National Energy Action director of policy and advocacy Peter Smith said: ‘Ofgem moving ahead now with passing price cap changes on to households quarterly rather than every six months wasn’t necessary and unfortunately means further significant price increases in January are inevitable.
‘Average annual bills are already predicted to increase by £1,200 a year – a 177% increase since last October. Now, householders can expect further hikes just after Christmas, in the middle of heating season when energy costs are typically at their highest.
‘January is also usually a time of increased mental health problems and further hikes in bills will sadly lead to increased misery and huge anxiety for energy consumers across Great Britain, particularly for the poorest households.
‘It’s disappointing that Ofgem has not listened to these concerns. They could have used their discretion to offset this avoidable outcome by starting the reforms in April when energy demand starts to fall.

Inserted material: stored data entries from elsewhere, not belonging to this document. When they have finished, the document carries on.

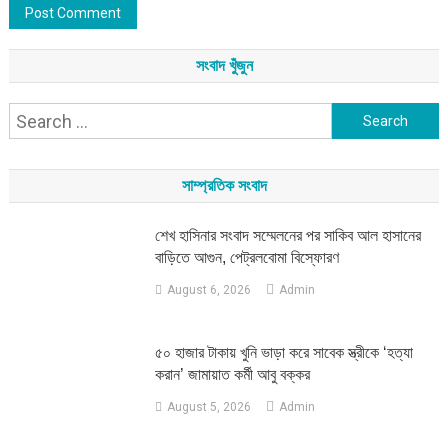
সংবাদ খুঁজুন
Search
for:
সাম্প্রতিক সংবাদ
শেখ হাসিনার সংবাদ সম্মেলনের পর সাকিব আল হাসানের
বাড়িতে আগুন, পেট্রলবোমা বিস্ফোরণ
August 6, 2026
Admin
৫০ হাজার টাকায় খুনি ভাড়া করে সাবেক স্ত্রীকে ‘হত্যা
করান’ জামায়াত কর্মী আবু বক্কর
August 5, 2026
Admin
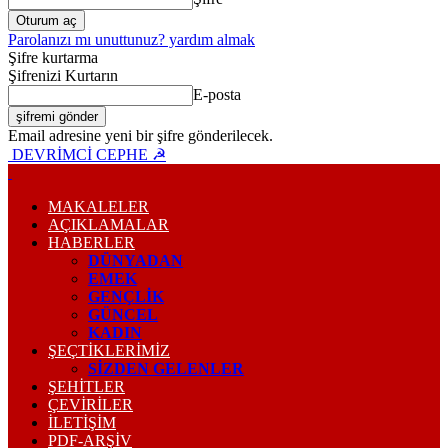
Parolanızı mı unuttunuz? yardım almak
Şifre kurtarma
Şifrenizi Kurtarın
E-posta
Email adresine yeni bir şifre gönderilecek.
DEVRİMCİ CEPHE ☭
MAKALELER
AÇIKLAMALAR
HABERLER
DÜNYADAN
EMEK
GENÇLİK
GÜNCEL
KADIN
ŞEÇTİKLERİMİZ
SİZDEN GELENLER
ŞEHİTLER
ÇEVİRİLER
İLETİŞİM
PDF-ARŞIV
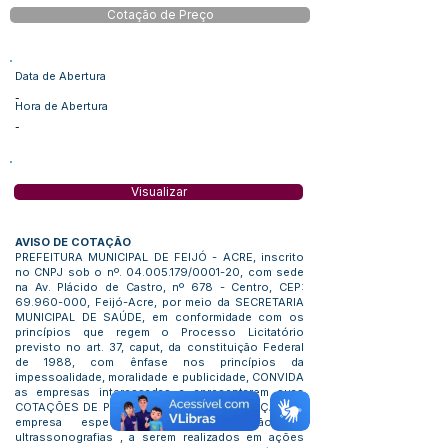
Cotação de Preço
Data de Abertura
-
Hora de Abertura
-
Visualizar
AVISO DE COTAÇÃO
PREFEITURA MUNICIPAL DE FEIJÓ - ACRE, inscrito
no CNPJ sob o nº.
04.005.179
/0001-20, com sede
na Av. Plácido de Castro, nº 678 - Centro, CEP:
69.960-000
, Feijó-Acre, por meio da SECRETARIA
MUNICIPAL DE SAÚDE, em conformidade com os
princípios que regem o Processo Licitatório
previsto no art. 37, caput, da constituição Federal
de 1988, com ênfase nos princípios da
impessoalidade, moralidade e publicidade, CONVIDA
as empresas interessadas a apresentarem suas
COTAÇÕES DE PREÇOS PARA A CONTRATAÇÃO de
empresa especializada para realização de
ultrassonografias , a serem realizados em ações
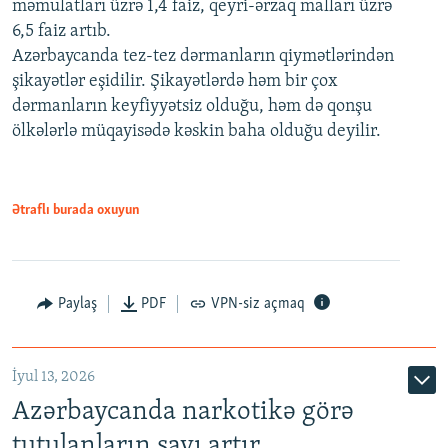
məmulatları üzrə 1,4 faiz, qeyri-ərzaq malları üzrə
6,5 faiz artıb.
Azərbaycanda tez-tez dərmanların qiymətlərindən
şikayətlər eşidilir. Şikayətlərdə həm bir çox
dərmanların keyfiyyətsiz olduğu, həm də qonşu
ölkələrlə müqayisədə kəskin baha olduğu deyilir.
Ətraflı burada oxuyun
Paylaş
PDF
VPN-siz açmaq
İyul 13, 2026
Azərbaycanda narkotikə görə
tutulanların sayı artır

‘This change also strengthens the growing calls for deeper price protection for the poorest households, something Ofgem can and must help support.’
And Matt Copeland, head of policy and public affairs at National Energy Action, said: ‘Confirmation from Ofgem this morning that the price cap will update quarterly. Probably means it will increase in January. One week after Christmas.
‘Possibly reduces costs in the long term, but does the opposite of help *this* winter – in the middle of an energy crisis.’
Gillian Cooper, head of energy policy at Citizens Advice, said: ‘Something that’s added to all our bills is the cost of supplier failures. Changing to a quarterly price cap should limit the risk of any more suppliers going bust, which is a good thing. But our bills are already incredibly high and still rising.
‘The Government was right to bring in financial support for people, but it may not be enough to keep many families afloat. It must be ready to act again before winter draws in.
‘Ofgem must make sure suppliers are helping customers who are struggling to pay. It should hold energy companies to account so people aren’t chased by debt collectors or pushed onto prepayment meters when they can’t keep up with bills.’
Consumer expert Harry Wallop tweeted: ‘Ofgem confirms energy cap will change every three months. In order to protect companies from going bust – something that ultimately adds costs to consumers’ bills.
‘But all those companies went bust last winter because Ofgem was asleep at the wheel when times were good.’